[Data items]
Content starts

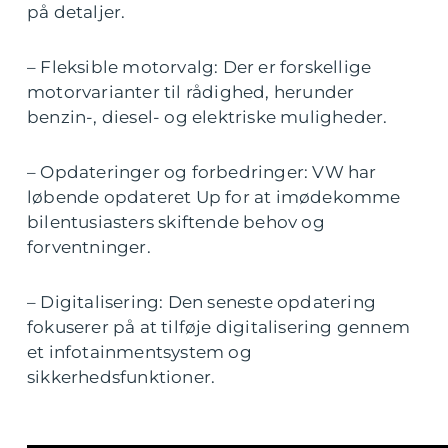
på detaljer.
– Fleksible motorvalg: Der er forskellige
motorvarianter til rådighed, herunder
benzin-, diesel- og elektriske muligheder.
– Opdateringer og forbedringer: VW har
løbende opdateret Up for at imødekomme
bilentusiasters skiftende behov og
forventninger.
– Digitalisering: Den seneste opdatering
fokuserer på at tilføje digitalisering gennem
et infotainmentsystem og
sikkerhedsfunktioner.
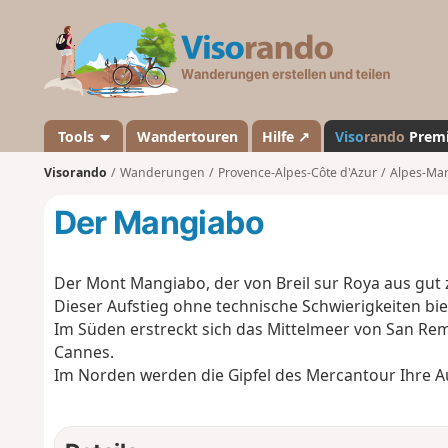
V
i
s
o
r
a
Tools
Wandertouren
Hilfe ↗
Viso
rando
Prem
n
Visorando
Wanderungen
Provence-Alpes-Côte d'Azur
Alpes-Mar
d
o
Der Mangiabo
Der Mont Mangiabo, der von Breil sur Roya aus gut z
Dieser Aufstieg ohne technische Schwierigkeiten bie
Im Süden erstreckt sich das Mittelmeer von San Re
Cannes.
Im Norden werden die Gipfel des Mercantour Ihre Au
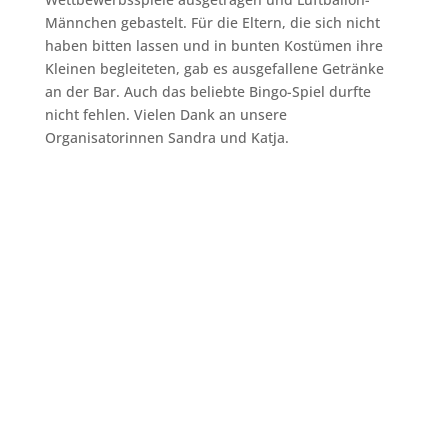
Männchen gebastelt. Für die Eltern, die sich nicht
haben bitten lassen und in bunten Kostümen ihre
Kleinen begleiteten, gab es ausgefallene Getränke
an der Bar. Auch das beliebte Bingo-Spiel durfte
nicht fehlen. Vielen Dank an unsere
Organisatorinnen Sandra und Katja.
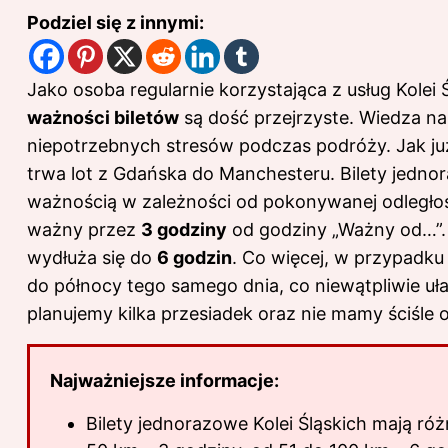
Podziel się z innymi:
Jako osoba regularnie korzystająca z usług Kolei
ważności biletów
są dość przejrzyste. Wiedza na
niepotrzebnych stresów podczas podróży. Jak j
trwa lot z Gdańska do Manchesteru
. Bilety jedno
ważnością w zależności od pokonywanej odległośc
ważny przez
3 godziny
od godziny „Ważny od…”. Z
wydłuża się do
6 godzin
. Co więcej, w przypadku
do północy tego samego dnia, co niewątpliwie uła
planujemy kilka przesiadek oraz nie mamy ściśle 
Najważniejsze informacje:
Bilety jednorazowe Kolei Śląskich mają ró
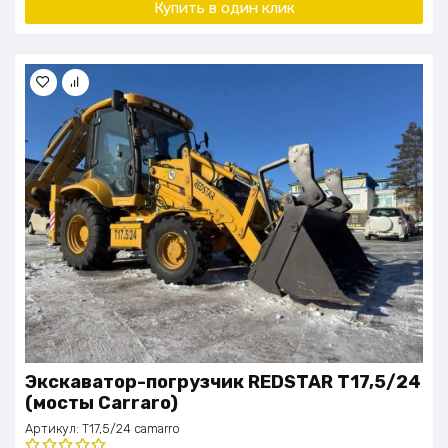
Купить в один клик
Экскаватор-погрузчик REDSTAR T17,5/24
(мосты Carraro)
Артикул:
T17,5/24 camarro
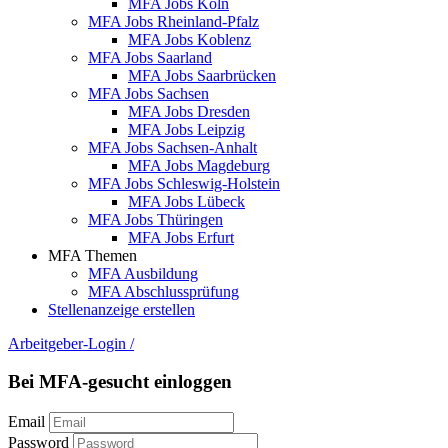
MFA Jobs Köln
MFA Jobs Rheinland-Pfalz
MFA Jobs Koblenz
MFA Jobs Saarland
MFA Jobs Saarbrücken
MFA Jobs Sachsen
MFA Jobs Dresden
MFA Jobs Leipzig
MFA Jobs Sachsen-Anhalt
MFA Jobs Magdeburg
MFA Jobs Schleswig-Holstein
MFA Jobs Lübeck
MFA Jobs Thüringen
MFA Jobs Erfurt
MFA Themen
MFA Ausbildung
MFA Abschlussprüfung
Stellenanzeige erstellen
Arbeitgeber-Login
/
Bei MFA-gesucht einloggen
Email
Password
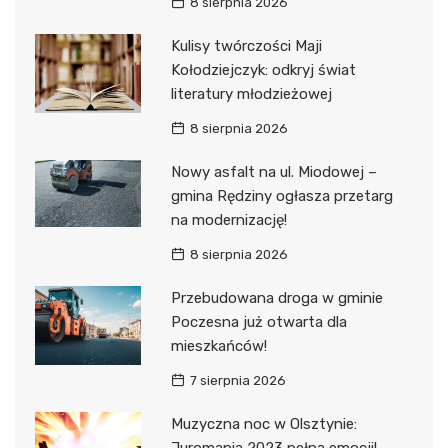
8 sierpnia 2026
Kulisy twórczości Maji
Kołodziejczyk: odkryj świat
literatury młodzieżowej
8 sierpnia 2026
Nowy asfalt na ul. Miodowej –
gmina Rędziny ogłasza przetarg
na modernizację!
8 sierpnia 2026
Przebudowana droga w gminie
Poczesna już otwarta dla
mieszkańców!
7 sierpnia 2026
Muzyczna noc w Olsztynie:
Juromania 2023 pełna emocji!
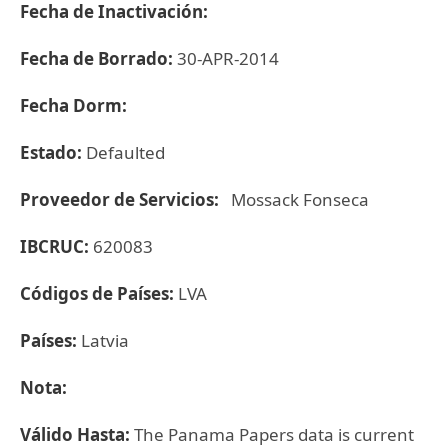
Fecha de Inactivación:
Fecha de Borrado:
30-APR-2014
Fecha Dorm:
Estado:
Defaulted
Proveedor de Servicios:
Mossack Fonseca
IBCRUC:
620083
Códigos de Países:
LVA
Países:
Latvia
Nota:
Válido Hasta:
The Panama Papers data is current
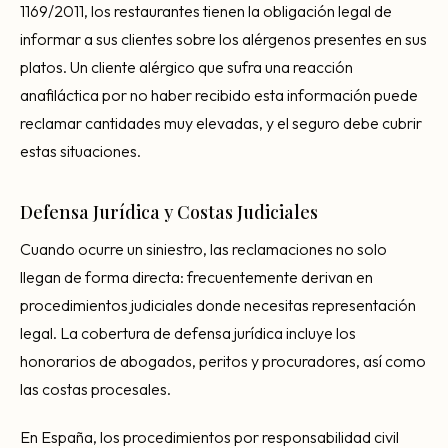
1169/2011, los restaurantes tienen la obligación legal de
informar a sus clientes sobre los alérgenos presentes en sus
platos. Un cliente alérgico que sufra una reacción
anafiláctica por no haber recibido esta información puede
reclamar cantidades muy elevadas, y el seguro debe cubrir
estas situaciones.
Defensa Jurídica y Costas Judiciales
Cuando ocurre un siniestro, las reclamaciones no solo
llegan de forma directa: frecuentemente derivan en
procedimientos judiciales donde necesitas representación
legal. La cobertura de defensa jurídica incluye los
honorarios de abogados, peritos y procuradores, así como
las costas procesales.
En España, los procedimientos por responsabilidad civil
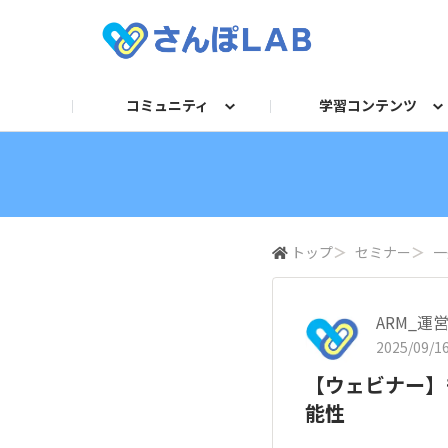
コミュニティ
学習コンテンツ
自己紹介
セミナー
衛生講話資料
求人TOP
法令／旬ネタ
お困りごとQ＆A
動画
産業医
フォーマット/テンプレー
運営からのお知らせ
記事
保健師・看護
人事
ガ
トップ
＞
セミナー
＞
一
ARM_運
2025/09/16
【ウェビナー】
能性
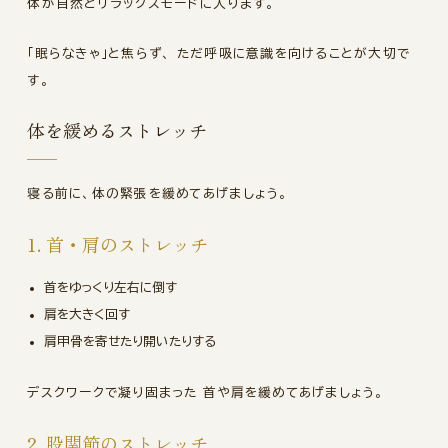
体が自然とリラックスモードに入ります。
「眠らなきゃ」と焦らず、 ただ呼吸に意識を向けることが大切で
す。
体を緩めるストレッチ
寝る前に、体の緊張を緩めてあげましょう。
1. 首・肩のストレッチ
首をゆっくり左右に倒す
肩を大きく回す
肩甲骨を寄せたり開いたりする
デスクワークで凝り固まった 首や肩を緩めてあげましょう。
2. 股関節のストレッチ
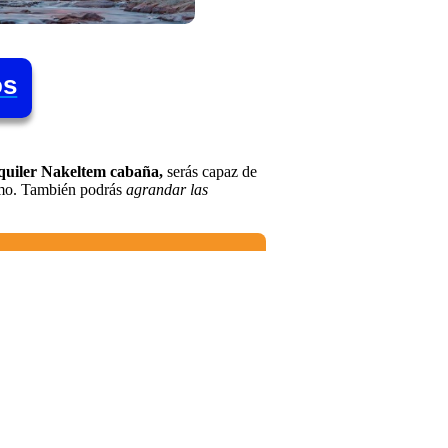
os
lquiler Nakeltem cabaña,
serás capaz de
ismo. También podrás
agrandar las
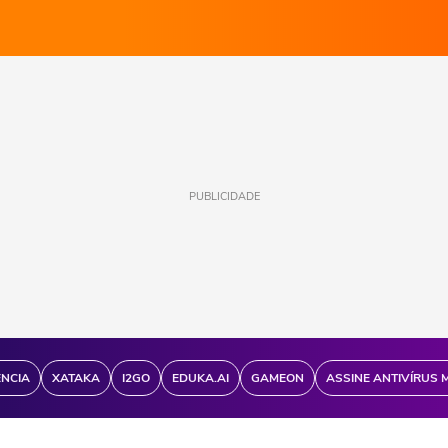
PUBLICIDADE
ÊNCIA
XATAKA
I2GO
EDUKA.AI
GAMEON
ASSINE ANTIVÍRUS 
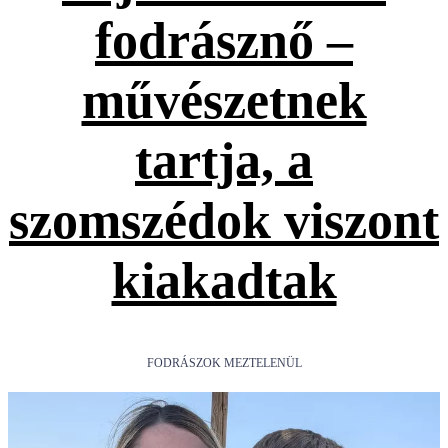
fodrásznő –
művészetnek
tartja, a
szomszédok viszont
kiakadtak
FODRÁSZOK MEZTELENÜL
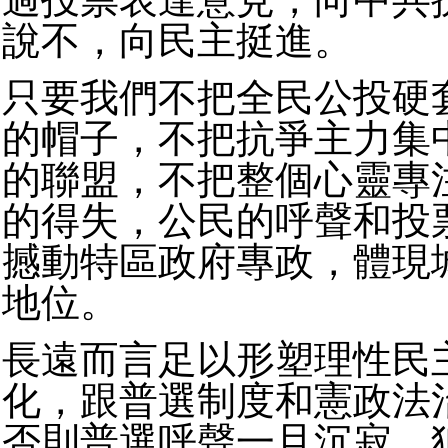
說不，向民主挺進。
只要我們不把全民公投硬
的帽子，不把抗爭主力集
的聯盟，不把整個心靈專
的得失，公民的呼聲和投
撼動特區政府專政，體現
地位。
長遠而言足以形塑理性民
化，跟普選制度和憲政法
否則普選呼聲一旦沉寂，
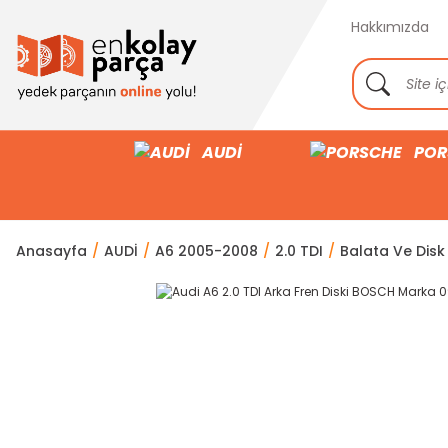
Hakkımızda
AUDİ
POR
Anasayfa
AUDİ
A6 2005-2008
2.0 TDI
Balata Ve Disk 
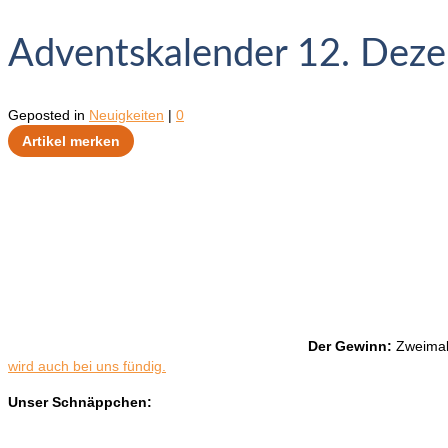
Adventskalender 12. Dez
Geposted in
Neuigkeiten
|
0
Artikel merken
Der Gewinn:
Zweimal
wird auch bei uns fündig.
Unser Schnäppchen:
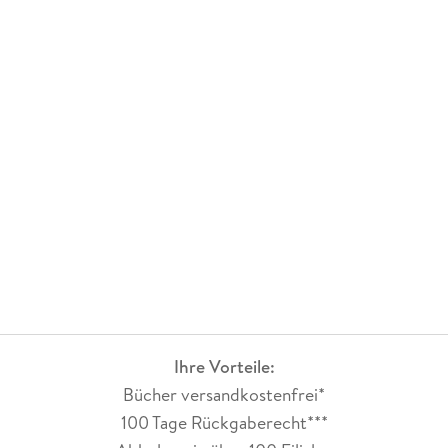
Ihre Vorteile:
Bücher versandkostenfrei*
100 Tage Rückgaberecht***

Content ends

_THE TASK_
Please put the text lines from all the items above into one numbered list, skipping any blank lines. Leave the pictures out of the answer.

_EXERCISE ANSWER_
1. på detaljer.
2. – Fleksible motorvalg: Der er forskellige
3. motorvarianter til rådighed, herunder
4. benzin-, diesel- og elektriske muligheder.
5. – Opdateringer og forbedringer: VW har
6. løbende opdateret Up for at imødekomme
7. bilentusiasters skiftende behov og
8. forventninger.
9. – Digitalisering: Den seneste opdatering
10. fokuserer på at tilføje digitalisering gennem
11. et infotainmentsystem og
12. sikkerhedsfunktioner.
13. V
14. i
15. s
16. o
17. r
18. a
19. Tools
20. Wandertouren
21. Hilfe ↗
22. Viso
23. rando
24. Prem
25. n
26. Visorando
27. Wanderungen
28. Provence-Alpes-Côte d'Azur
29. Alpes-Mar
30. d
31. o
32. Der Mangiabo
33. Der Mont Mangiabo, der von Breil sur Roya aus gut z
34. Dieser Aufstieg ohne technische Schwierigkeiten bie
35. Im Süden erstreckt sich das Mittelmeer von San Re
36. Cannes.
37. Im Norden werden die Gipfel des Mercantour Ihre Au
38. Männchen gebastelt. Für die Eltern, die sich nicht
39. haben bitten lassen und in bunten Kostümen ihre
40. Kleinen begleiteten, gab es ausgefallene Getränke
41. an der Bar. Auch das beliebte Bingo-Spiel durfte
42. nicht fehlen. Vielen Dank an unsere
43. Organisatorinnen Sandra und Katja.
44. Podziel się z innymi:
45. Jako osoba regularnie korzystająca z usług Kolei
46. ważności biletów
47. są dość przejrzyste. Wiedza na
48. niepotrzebnych stresów podczas podróży. Jak j
49. trwa lot z Gdańska do Manchesteru
50. . Bilety jedno
51. ważnością w zależności od pokonywanej odległośc
52. ważny przez
53. 3 godziny
54. od godziny „Ważny od…”. Z
55. wydłuża się do
56. 6 godzin
57. . Co więcej, w przypadku
58. do północy tego samego dnia, co niewątpliwie uła
59. planujemy kilka przesiadek oraz nie mamy ściśle 
60. Najważniejsze informacje:
61. Bilety jednorazowe Kolei Śląskich mają ró
62. Купить в один клик
63. Экскаватор-погрузчик REDSTAR T17,5/24
64. (мосты Carraro)
65. Артикул:
66. T17,5/24 camarro
67. MFA Jobs Köln
68. MFA Jobs Rheinland-Pfalz
69. MFA Jobs Koblenz
70. MFA Jobs Saarland
71. MFA Jobs Saarbrücken
72. MFA Jobs Sachsen
73. MFA Jobs Dresden
74. MFA Jobs Leipzig
75. MFA Jobs Sachsen-Anhalt
76. MFA Jobs Magdeburg
77. MFA Jobs Schleswig-Holstein
78. MFA Jobs Lübeck
79. MFA Jobs Thüringen
80. MFA Jobs Erfurt
81. MFA Themen
82. MFA Ausbildung
83. MFA Abschlussprüfung
84. Stellenanzeige erstellen
85. Arbeitgeber-Login
86. /
87. Bei MFA-gesucht einloggen
88. Email
89. Password
90. 8 sierpnia 2026
91. Kulisy twórczości Maji
92. Kołodziejczyk: odkryj świat
93. literatury młodzieżowej
94. 8 sierpnia 2026
95. Nowy asfalt na ul. Miodowej –
96. gmina Rędziny ogłasza przetarg
97. na modernizację!
98. 8 sierpnia 2026
99. Przebudowana droga w gminie
100. Poczesna już otwarta dla
101. mieszkańców!
102. 7 sierpnia 2026
103. Muzyczna noc w Olsztynie:
104. Juromania 2023 pełna emocji!
105. Fecha de Inactivación:
106. Fecha de Borrado:
107. 30-APR-2014
108. Fecha Dorm:
109. Estado:
110. Defaulted
111. Proveedor de Servicios:
112. Mossack Fonseca
113. IBCRUC:
114. 620083
115. Códigos de Países:
116. LVA
117. Países:
118. Latvia
119. Nota:
120. Válido Hasta:
121. The Panama Papers data is current
122. 1169/2011, los restaurantes tienen la obligación legal de
123. informar a sus clientes sobre los alérgenos presentes en sus
124. platos. Un cliente alérgico que sufra una reacción
125. anafiláctica por no haber recibido esta información puede
126. reclamar cantidades muy elevadas, y el seguro debe cubrir
127. estas situaciones.
128. Defensa Jurídica y Costas Judiciales
129. Cuando ocurre un siniestro, las reclamaciones no solo
130. llegan de forma directa: frecuentemente derivan en
131. procedimientos judiciales donde necesitas representación
132. legal. La cobertura de defensa jurídica incluye los
133. honorarios de abogados, peritos y procuradores, así como
134. las costas procesales.
135. En España, los procedimientos por responsabilidad civil
136. コミュニティ
137. 学習コンテンツ
138. 自己紹介
139. セミナー
140. 衛生講話資料
141. 求人TOP
142. 法令／旬ネタ
143. お困りごとQ＆A
144. 動画
145. 産業医
146. フォーマット/テンプレー
147. 運営からのお知らせ
148. 記事
149. 保健師・看護
150. 人事
151. ガ
152. トップ
153. ＞
154. セミナー
155. ＞
156. 一
157. ARM_運
158. 2025/09/16
159. 【ウェビナー】
160. 能性
161. 体が自然とリラックスモードに入ります。
162. 「眠らなきゃ」と焦らず、 ただ呼吸に意識を向けることが大切で
163. す。
164. 体を緩めるストレッチ
165. 寝る前に、体の緊張を緩めてあげましょう。
166. 1. 首・肩のストレッチ
167. 首をゆっくり左右に倒す
168. 肩を大きく回す
169. 肩甲骨を寄せたり開いたりする
170. デスクワークで凝り固まった 首や肩を緩めてあげましょう。
171. 2. 股関節のストレッチ
172. os
173. lquiler Nakeltem cabaña,
174. serás capaz de
175. ismo. También podrás
176. agrandar las
177. PUBLICIDADE
178. ÊNCIA
179. XATAKA
180. I2GO
181. EDUKA.AI
182. GAMEON
183. ASSINE ANTIVÍRUS 
184. fodrásznő –
185. művészetnek
186. tartja, a
187. szomszédok viszont
188. kiakadtak
189. FODRÁSZOK MEZTELENÜL
190. 說不，向民主挺進。
191. 只要我們不把全民公投硬
192. 的帽子，不把抗爭主力集
193. 的聯盟，不把整個心靈專
194. 的得失，公民的呼聲和投
195. 撼動特區政府專政，體現
196. 地位。
197. 長遠而言足以形塑理性民
198. 化，跟普選制度和憲政法
199. 否則普選呼聲一旦沉寂，
200. Hakkımızda
201. AUDİ
202. POR
203. Anasayfa
204. AUDİ
205. A6 2005-2008
206. 2.0 TDI
207. Balata Ve Disk 
208. Adventskalender 12. Dez
209. Geposted in
210. Neuigkeiten
211. |
212. 0
213. Artikel merken
214. Der Gewinn:
215. Zweimal
216. wird auch bei uns fündig.
217. Unser Schnäppchen:
218. Ihre Vorteile:
219. Bücher versandkostenfrei*
220. 100 Tage Rückgaberecht***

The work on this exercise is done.